***** SELECTED EXTRACT
Badly-behaved security guards working on hotel quarantine slid a suggestive note under the door of a returned traveller, leered at nurses and “hit on” female staff, the inquiry heard.

An newly-released April 14 email circulated among department staff reveals a woman kept in isolation at Crown Plaza made an official complaint after discovering a note that read “Hey hun, add me on SnapChat” in her room.

The returned traveller then looked up the Facebook account of the person who provided the note and realised they were a guard working at the hotel.

The Wilson Security employee had previously escorted the woman outside for fresh air earlier in the week accompanied by two other guests and two other guards.

The complaint sent authorities scrambling to stand down the guard and officials began pushing for the company to be replaced at hotel jobs.

Unified Security, the firm working at the site of the Rydges Hotel coronavirus outbreak, was put forward as a replacement.

But the behaviour of security guards working for Unified Security became another issue for the department just a month later.

In another email on May 10, hotel staff and overnight nurses detailed a litany of complaints about guard behaviour at the Rydges on Swanston.

This included intimidating behaviour, leering, inappropriate comments and “hitting on” female employees.

Harassment included repeated comments such as “eat, you’re skinny”.

The same email alleged guards insisted nurses get in lifts with COVID-positive guests, used the hotel’s kitchen against safety procedures and that PPE was going missing from the site just hours after it arrived.

Unified Security agreed to stand down the entire team, who were hired through a subcontractor, in response to the complaint.


DJPR official Katrina Currie told the inquiry she had been seconded to the “Working for Victoria’’ program supporting people who had lost their jobs due to the COVID-19 pandemic when she was tasked with working to find private security firms able to provide staff at short notice to the hotels.

She contacted the manager of the “employer engagement team’’ at 10pm on March 27 and asked for advice on “large and good employer’’ security firms. The manager sent a group WhatsApp meeting to his team and came back with four names.

“It was just a case of they were at the top of the list, so there was a list of four firms, the firms were I think Wilson, Unified, MSS and a firm called Monjon,’’ she said.

Ms Currie emailed Wilson and Unified just before midnight, and Unified was the first company to get back to her early the next morning.

The inquiry has since heard Unified had the contract for the two hotels which suffered the catastrophic security breaches — Rydges on Swanston and the Stamford Plaza.

Two security guards in Sydney who have also tested positive at hotel quarantine hotels also worked for Sydney-based Unified, which was not on the Victorian government’s preferred supplier list.

Ms Currie said the team had recommended Unified because they had previously received positive feedback about them and because they had been awarded other large-scale projects, including with Metro Rail.
**********
DIRECTIONS:
(1) According to the hotel quarantine article, what did the note found by the woman isolating at Crown Plaza say?
(2) Reproduce, word for word, the portion of the hotel quarantine article between "Unified Security agreed" and "with four names.", inclusive.
***** ENTRIES SHOWN
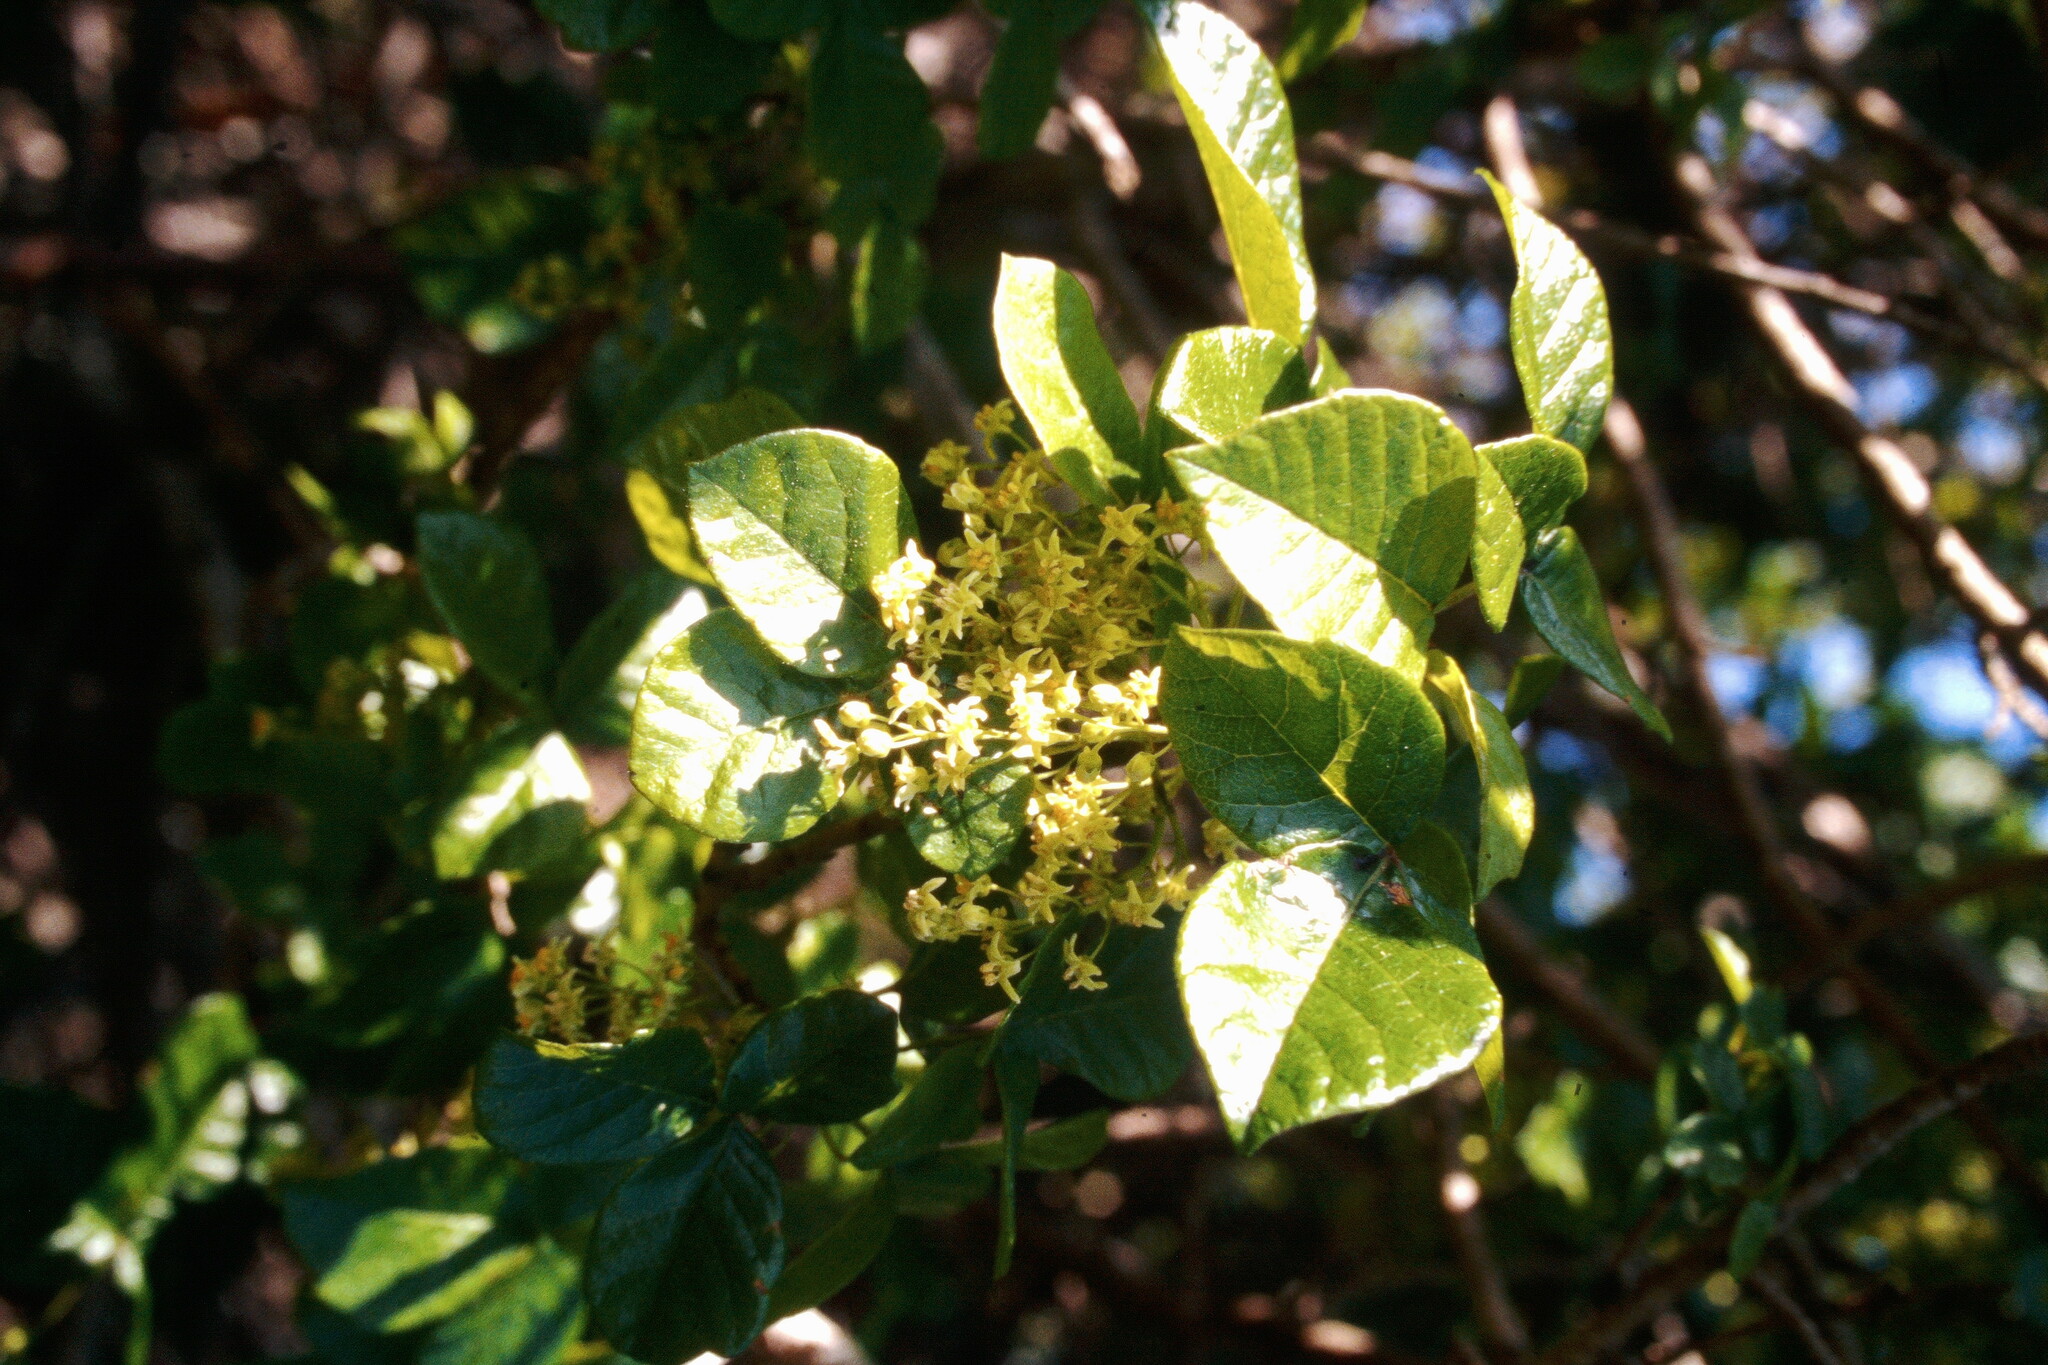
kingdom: Plantae
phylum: Tracheophyta
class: Magnoliopsida
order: Sapindales
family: Anacardiaceae
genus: Toxicodendron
**********
EXERCISE RESULTS:
(1) "Hey hun, add me on SnapChat"

(2)
Unified Security agreed to stand down the entire team, who were hired through a subcontractor, in response to the complaint.


DJPR official Katrina Currie told the inquiry she had been seconded to the “Working for Victoria’’ program supporting people who had lost their jobs due to the COVID-19 pandemic when she was tasked with working to find private security firms able to provide staff at short notice to the hotels.

She contacted the manager of the “employer engagement team’’ at 10pm on March 27 and asked for advice on “large and good employer’’ security firms. The manager sent a group WhatsApp meeting to his team and came back with four names.